Actualmente, as publicações científicas dependem de um grupo internacional e muito heterogéneo de editores, no qual se acotovelam sociedades científicas, editoras universitárias e empresas do sector privado, por vezes, muito influentes. Neste meio, a busca do lucro máximo parece sobrepor-se, manifestamente, à aspiração de outrora de fomentar as sinergias entre os estudiosos.

O que se constata então? Três países apenas (Estados Unidos da América, Reino Unido e Países Baixos) detêm 71,1% das publicações científicas revistas pelos pares (contra os 65,9% de há uma década), não podendo este valor ser equiparado aos seus investimentos em investigação e às suas produções científica e técnica. Em contrapartida, os colossos da ciência como o Japão, os países da CEI - Comunidade dos Estados Independentes, a França e a Alemanha detêm, apenas, 14,9 % das publicações científicas. Se compararmos o peso científico de um país (que é calculado de forma um tanto arbitrária, proporcionalmente à sua quota de publicações científicas) à percentagem de publicações que edita, deparamo-nos com diferenças flagrantes: 8,5% contra 2,5% no caso do Japão e 5,2% contra 2,6% no caso de França.

O inglês: única língua de publicação

O desequilíbrio existente resulta, claramente, da escolha de uma única língua de publicação – o inglês – o que, muito obviamente, faz convergir a edição científica para os países de língua inglesa ou para os que lhes são mais próximos, na sua zona de influência.

No que se refere aos investigadores portugueses, uma das consequências da anglomania nas ciências traduz-se pela sua propensão para ignorarem os trabalhos dos seus homólogos que publicam em português, tanto contemporâneos quanto provectos. Mas os estrangeiros não anglófonos também não são recebidos de braços abertos e, nas publicações norte-americanas, só podem publicar os textos que se coadunam com as teorias em voga nos países anglo-saxónicos, pelo que as ideias dos grandes inovadores são susceptíveis de serem depredadas ou rejeitadas.

Suportar tamanho ultraje não será pagar um preço demasiado alto por uma notoriedade que, inevitavelmente, não é dotada de grande valor?

Empresas da “nova geração” procuram diversificar

No entanto, muitas empresas da «nova geração» rapidamente se aperceberam da importância das línguas além do inglês, como acontece com o Yahoo que desde muito cedo adaptou os seus motores de pesquisa e os seus serviços em linha às necessidades dos seus clientes internacionais, traduzindo, sistematicamente, todas as informações textuais.

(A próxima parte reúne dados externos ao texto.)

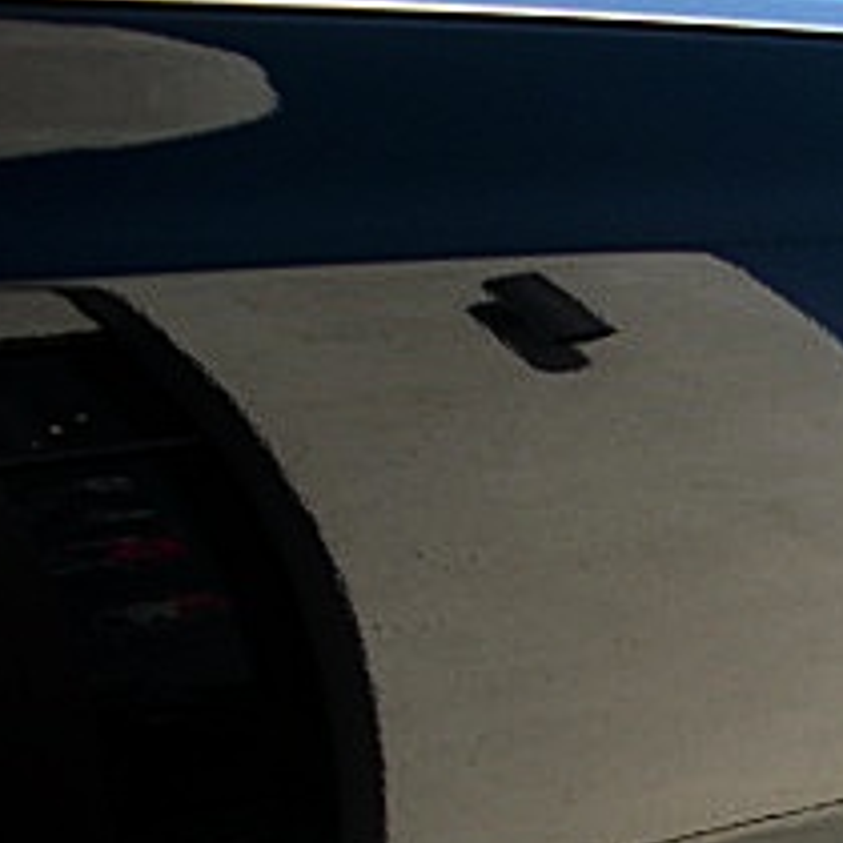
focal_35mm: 97
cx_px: 1156
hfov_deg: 16.7
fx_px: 2673
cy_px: 895
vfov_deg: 17.4
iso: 50
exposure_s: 1/160
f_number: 2.8
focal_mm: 6.3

Um problema persiste ainda: como é possível concretizar a comunicação científica internacional com o máximo de eficácia? Em resposta à questão, basta observar as práticas antigas, do início do século XX, dos cientistas nos colóquios internacionais. Ressalva-se que se trata de uma época extraordinariamente fértil, na qual o progresso científico e técnico foi urdido qualitativa e quantitativamente. Com efeito, este é um período de revolução científica sem precedentes na bistória dos homens, considerando que aí se lançaram as bases de todas as aplicações modernas do electromagnetismo e da física nuclear. O multilinguismo – e não o monolinguismo – fazia a regra. Os participantes apresentavam os seus trabalhos na sua língua materna ou numa das principais línguas científicas da sua escolha, que geralmente pertenciam à mesma família da respectiva língua materna.

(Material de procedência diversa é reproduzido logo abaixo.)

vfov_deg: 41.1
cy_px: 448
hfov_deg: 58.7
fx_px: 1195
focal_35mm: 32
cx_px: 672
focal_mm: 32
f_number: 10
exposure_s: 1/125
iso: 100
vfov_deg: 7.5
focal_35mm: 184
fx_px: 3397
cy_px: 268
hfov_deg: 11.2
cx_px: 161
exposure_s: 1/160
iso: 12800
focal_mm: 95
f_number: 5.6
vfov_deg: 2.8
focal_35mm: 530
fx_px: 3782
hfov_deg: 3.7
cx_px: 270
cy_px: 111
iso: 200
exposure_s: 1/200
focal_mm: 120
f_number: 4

A criatividade depende da linguagem

Podemos contemplar o final do século XIX e o início do século XX com uma certa nostalgia, à luz da admirável safra de estudiosos que produziu, bem como das incontáveis invenções engendradas. As informações científicas fluíam livremente pela Alemanha, França e Inglaterra e noutros países e, ao invés de se revelar um inconveniente, o plurilinguismo apresentou-se, provavelmente, como um excelente catalisador dessa extraordinária inventividade e dessa época áurea da ciência.

O florescimento da criatividade científica depende da linguagem e das suas estruturas. Um cientista que abandone a língua que lhe é mais familiar, para realizar o seu trabalho, nunca poderá alcançar o seu pleno potencial criativo e as suas contribuições raramente irão além da esfera técnica. Se aspiram à qualidade e à originalidade, os investigadores devem interiorizar que a formulação dos pensamentos mais inovadores requer instrumentos de reflexão e de expressão que não se interponham aos seus locutores, devendo estes preservar o domínio das suas definições e dos seus instrumentos de representação.